• _Task goal_
With images excluded, write out each entry below exactly as given.

####################

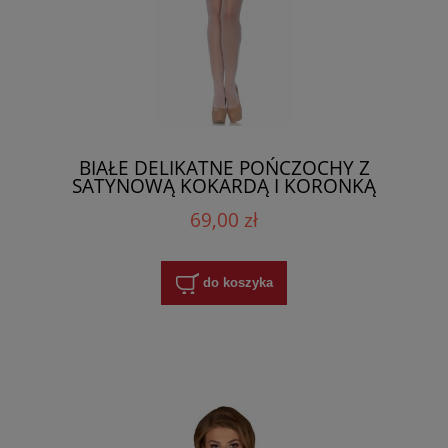
BIAŁE DELIKATNE POŃCZOCHY Z
SATYNOWĄ KOKARDĄ I KORONKĄ
69,00 zł
do koszyka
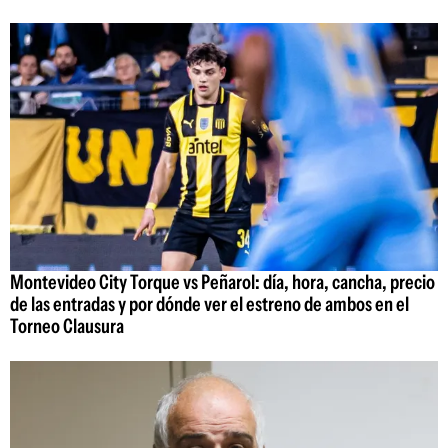
Montevideo City Torque vs Peñarol: día, hora, cancha, precio
de las entradas y por dónde ver el estreno de ambos en el
Torneo Clausura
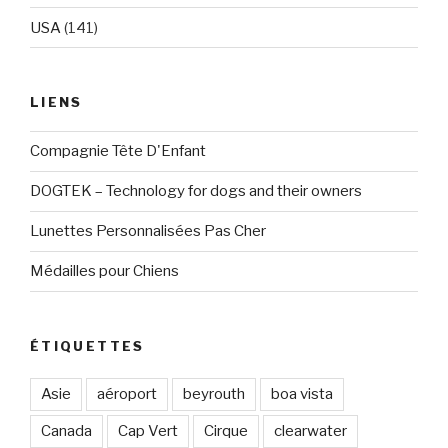
USA
(141)
LIENS
Compagnie Tête D'Enfant
DOGTEK – Technology for dogs and their owners
Lunettes Personnalisées Pas Cher
Médailles pour Chiens
ÉTIQUETTES
Asie
aéroport
beyrouth
boa vista
Canada
Cap Vert
Cirque
clearwater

####################

• _Answer to this exercise_
BIAŁE DELIKATNE POŃCZOCHY Z
SATYNOWĄ KOKARDĄ I KORONKĄ
69,00 zł
do koszyka
Montevideo City Torque vs Peñarol: día, hora, cancha, precio
de las entradas y por dónde ver el estreno de ambos en el
Torneo Clausura
USA
(141)
LIENS
Compagnie Tête D'Enfant
DOGTEK – Technology for dogs and their owners
Lunettes Personnalisées Pas Cher
Médailles pour Chiens
ÉTIQUETTES
Asie
aéroport
beyrouth
boa vista
Canada
Cap Vert
Cirque
clearwater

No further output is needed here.